# TASK INSTRUCTIONS
Switch "Abheben" to "Absetzen" and write out again the lines from the beginning of the lines through the line containing "Kommunikationshandeln versch. Systeme", changing nothing else. Leave the pictures out of your answer.

_____

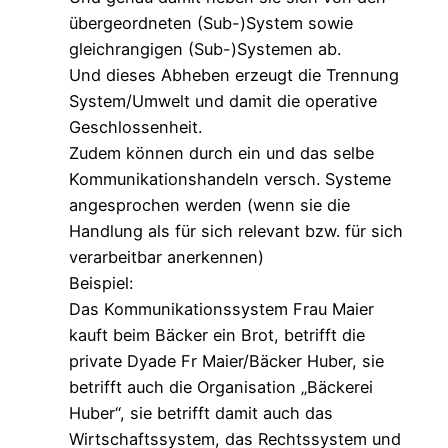
übergeordneten (Sub-)System sowie
gleichrangigen (Sub-)Systemen ab.
Und dieses Abheben erzeugt die Trennung
System/Umwelt und damit die operative
Geschlossenheit.
Zudem können durch ein und das selbe
Kommunikationshandeln versch. Systeme
angesprochen werden (wenn sie die
Handlung als für sich relevant bzw. für sich
verarbeitbar anerkennen)
Beispiel:
Das Kommunikationssystem Frau Maier
kauft beim Bäcker ein Brot, betrifft die
private Dyade Fr Maier/Bäcker Huber, sie
betrifft auch die Organisation „Bäckerei
Huber“, sie betrifft damit auch das
Wirtschaftssystem, das Rechtssystem und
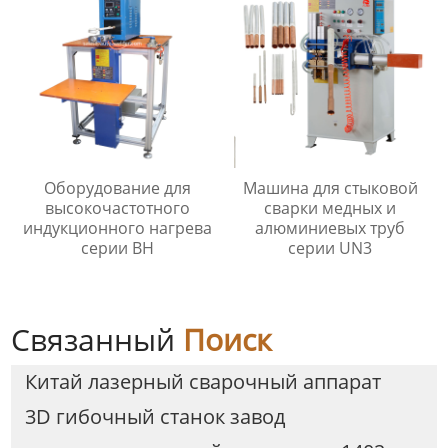
Оборудование для
Машина для стыковой
высокочастотного
сварки медных и
индукционного нагрева
алюминиевых труб
серии BH
серии UN3
Связанный
Поиск
Китай лазерный сварочный аппарат
3D гибочный станок завод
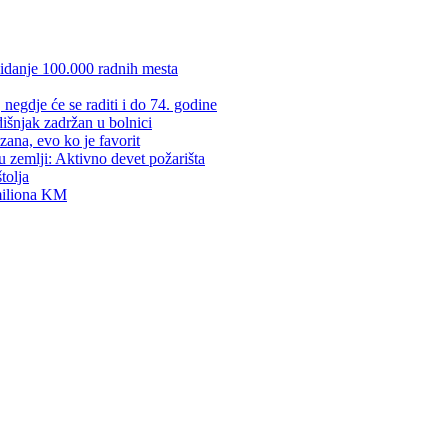
kidanje 100.000 radnih mesta
negdje će se raditi i do 74. godine
dišnjak zadržan u bolnici
zana, evo ko je favorit
u zemlji: Aktivno devet požarišta
tolja
 miliona KM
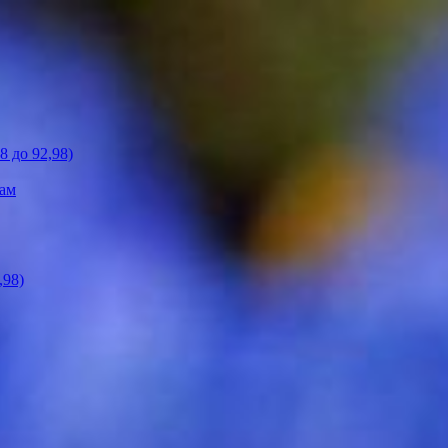
 до 92,98)
кам
,98)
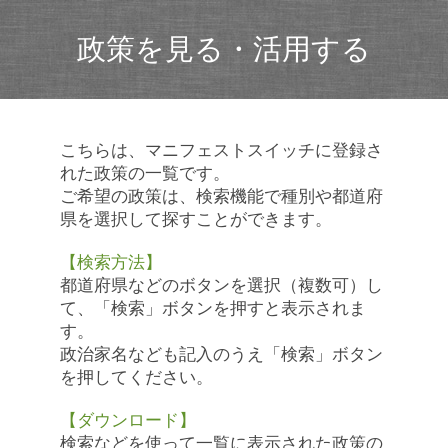
政策を見る・活用する
こちらは、マニフェストスイッチに登録さ
れた政策の一覧です。
ご希望の政策は、検索機能で種別や都道府
県を選択して探すことができます。
【検索方法】
都道府県などのボタンを選択（複数可）し
て、「検索」ボタンを押すと表示されま
す。
政治家名なども記入のうえ「検索」ボタン
を押してください。
【ダウンロード】
検索などを使って一覧に表示された政策の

_____

# SOLUTION TO THIS TASK
übergeordneten (Sub-)System sowie
gleichrangigen (Sub-)Systemen ab.
Und dieses Absetzen erzeugt die Trennung
System/Umwelt und damit die operative
Geschlossenheit.
Zudem können durch ein und das selbe
Kommunikationshandeln versch. Systeme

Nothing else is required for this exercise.